La mujer dejó el espejo sobre el tocador y se fue a mirar por la ventana. Anochecía ya.
–Quisiera tener el pelo más largo, para poder hacerme
moño. Estoy cansada de sentir la nuca desnuda cada vez que me la toco. Y
también quisiera tener un gatito que se acostara en mi falda y
ronroneara cuando yo lo acariciara.
– ¿Sí? –dijo George.
–Y además, quiero comer en una mesa con velas y con mi
propia vajilla. Y quiero que sea primavera y cepillarme el cabello
frente al espejo, tener un gatito y algunos vestidos nuevos. Quisiera
tener todo eso.
– ¡Oh! ¿Por qué no te callas y lees algo? –dijo George, reanudando su lectura.
Su mujer miraba desde la ventana. Ya era de noche y todavía llovía a través de las palmeras.
–De todos modos, quiero un gato –dijo–. Quiero un
gato.

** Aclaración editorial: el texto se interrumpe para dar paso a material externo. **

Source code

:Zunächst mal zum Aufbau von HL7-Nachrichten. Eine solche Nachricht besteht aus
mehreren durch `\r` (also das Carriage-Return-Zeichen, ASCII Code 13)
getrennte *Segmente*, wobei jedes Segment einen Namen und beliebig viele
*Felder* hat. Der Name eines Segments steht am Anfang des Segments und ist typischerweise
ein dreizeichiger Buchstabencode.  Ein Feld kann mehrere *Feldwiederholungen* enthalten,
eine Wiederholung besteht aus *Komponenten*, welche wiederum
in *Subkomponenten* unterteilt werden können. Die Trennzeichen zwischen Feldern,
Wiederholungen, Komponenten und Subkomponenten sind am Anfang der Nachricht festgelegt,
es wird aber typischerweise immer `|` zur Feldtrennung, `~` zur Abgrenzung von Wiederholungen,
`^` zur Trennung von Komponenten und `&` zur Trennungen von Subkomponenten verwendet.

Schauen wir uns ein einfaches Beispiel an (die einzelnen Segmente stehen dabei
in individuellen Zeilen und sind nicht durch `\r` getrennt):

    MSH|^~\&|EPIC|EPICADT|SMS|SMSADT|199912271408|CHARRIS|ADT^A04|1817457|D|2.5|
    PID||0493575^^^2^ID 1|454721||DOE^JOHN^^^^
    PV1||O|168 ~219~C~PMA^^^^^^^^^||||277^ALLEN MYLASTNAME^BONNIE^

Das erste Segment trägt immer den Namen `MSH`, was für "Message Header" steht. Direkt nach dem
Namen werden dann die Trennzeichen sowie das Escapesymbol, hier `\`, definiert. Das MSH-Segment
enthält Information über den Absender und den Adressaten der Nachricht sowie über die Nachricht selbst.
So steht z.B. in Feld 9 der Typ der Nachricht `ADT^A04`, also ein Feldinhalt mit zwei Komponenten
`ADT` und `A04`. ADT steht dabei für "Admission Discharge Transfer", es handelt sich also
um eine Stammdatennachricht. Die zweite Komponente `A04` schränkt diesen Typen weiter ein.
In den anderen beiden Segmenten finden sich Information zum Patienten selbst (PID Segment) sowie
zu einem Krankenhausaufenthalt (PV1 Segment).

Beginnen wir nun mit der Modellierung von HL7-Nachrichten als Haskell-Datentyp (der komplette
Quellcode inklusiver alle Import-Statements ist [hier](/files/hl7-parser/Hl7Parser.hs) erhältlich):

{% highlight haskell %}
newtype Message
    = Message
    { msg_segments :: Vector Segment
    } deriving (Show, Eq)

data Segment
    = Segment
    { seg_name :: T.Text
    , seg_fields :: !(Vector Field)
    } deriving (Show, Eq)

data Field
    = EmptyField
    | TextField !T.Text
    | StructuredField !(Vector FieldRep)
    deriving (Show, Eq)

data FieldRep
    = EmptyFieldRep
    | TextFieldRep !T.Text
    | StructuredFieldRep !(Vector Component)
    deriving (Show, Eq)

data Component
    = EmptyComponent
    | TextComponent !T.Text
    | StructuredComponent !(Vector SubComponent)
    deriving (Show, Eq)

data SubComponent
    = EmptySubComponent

Quiero un gato. Ahora mismo. Si no puedo tener el pelo largo ni
divertirme, por lo menos necesito un gato.
George no la escuchaba. Estaba leyendo su libro. Desde la ventana, ella vio que la luz se había encendido en la plaza.
Alguien llamó a la puerta.
–Avanti –dijo George, mirando por encima del libro.
En la puerta estaba la sirvienta. Traía un gran gato color carey que pugnaba por zafarse de los brazos que lo sujetaban.
–Con permiso –dijo la muchacha– il padrone me encargó que trajera esto para la signora.